Beyond the artist or producer’s annotations on technology, often the audience is made aware of the fragile nature of portraying time within the work. Using a few film clips and reading examples, the paper will expound on the complex relationship between film and photography. Roland Barthes’ writing “The face of Garbo” clearly reflects one of the many intricate relationships between cinematography, film, and photography. In his work, Barthes idealizes actress Greta Garbo’s image. Garbo was undoubtedly one of Hollywood’s most beautiful women in the 1930s; these were a period were imagery and film were akin.
Before Hollywood’s golden age of the 30s, demand for photos and images for actors was just starting to take root. The 1920s saw the demand for actors and actresses’ photos rise. With this demand, the photography of many actors became idealized. Some critic even believed that many actors would be nothing without their photography. Greta Garbo’s photographs portray a specific mood, a type of flavour, a larger than life feeling. The movie Camille Garbo, evoke similar sentiments in the audience.
In the movie, Greta plays the role of Marguerite Gautier a beautiful young woman who eventually becomes known as Dame Camille. For years, Camille’s beauty was her main source of livelihood. Her beauty seduces one Baron de Varville to cover her finances. Garbo’s looks in the movie Camille plunge the audience into an elation that has equal magnitudes as her photos. The last twenty years have seen exponential improvement in technology. The fields of film and photography have not been left out in this aura.

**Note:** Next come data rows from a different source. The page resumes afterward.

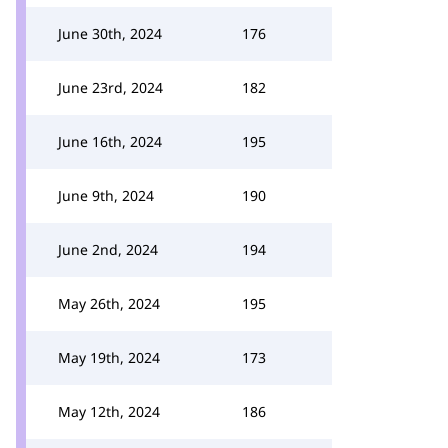
June 30th, 2024
176
June 23rd, 2024
182
June 16th, 2024
195
June 9th, 2024
190
June 2nd, 2024
194
May 26th, 2024
195
May 19th, 2024
173
May 12th, 2024
186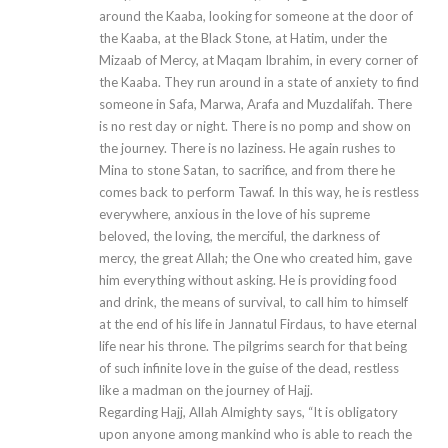
around the Kaaba, looking for someone at the door of
the Kaaba, at the Black Stone, at Hatim, under the
Mizaab of Mercy, at Maqam Ibrahim, in every corner of
the Kaaba. They run around in a state of anxiety to find
someone in Safa, Marwa, Arafa and Muzdalifah. There
is no rest day or night. There is no pomp and show on
the journey. There is no laziness. He again rushes to
Mina to stone Satan, to sacrifice, and from there he
comes back to perform Tawaf. In this way, he is restless
everywhere, anxious in the love of his supreme
beloved, the loving, the merciful, the darkness of
mercy, the great Allah; the One who created him, gave
him everything without asking. He is providing food
and drink, the means of survival, to call him to himself
at the end of his life in Jannatul Firdaus, to have eternal
life near his throne. The pilgrims search for that being
of such infinite love in the guise of the dead, restless
like a madman on the journey of Hajj.
Regarding Hajj, Allah Almighty says, “It is obligatory
upon anyone among mankind who is able to reach the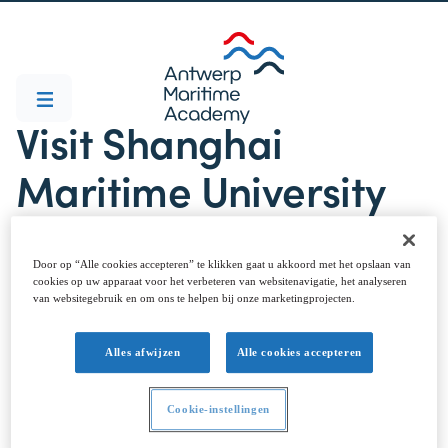
Visit Shanghai
Maritime University
Door op “Alle cookies accepteren” te klikken gaat u akkoord met het opslaan van
cookies op uw apparaat voor het verbeteren van websitenavigatie, het analyseren
van websitegebruik en om ons te helpen bij onze marketingprojecten.
Alles afwijzen
Alle cookies accepteren
We welcomed Prof. dr. Qiang Zhang and PhD student
Zekun Zhang from @Shanghai Maritime University,
Cookie-instellingen
China. Our visitors took time out from the SIGA 2
Conference at @University of Antwerp to spend a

Today, Photoshop is prevalent in virtually all photographic work on the internet, galleries and museums. In her work, “The Ballad of Sexual Dependency” photographer Nan Goldin is concerned about this implication. The ballad of sexual dependency spans from 1976 to the 80s is a work of reality and depicts Goldmines life. Goldin has an intrinsic belief that the art must and should be “real” no manipulation or artifice. She laments,
“I am terrified that everything I believe about photography, about this work, is over because of the computer and easy manipulation of images it facilitates.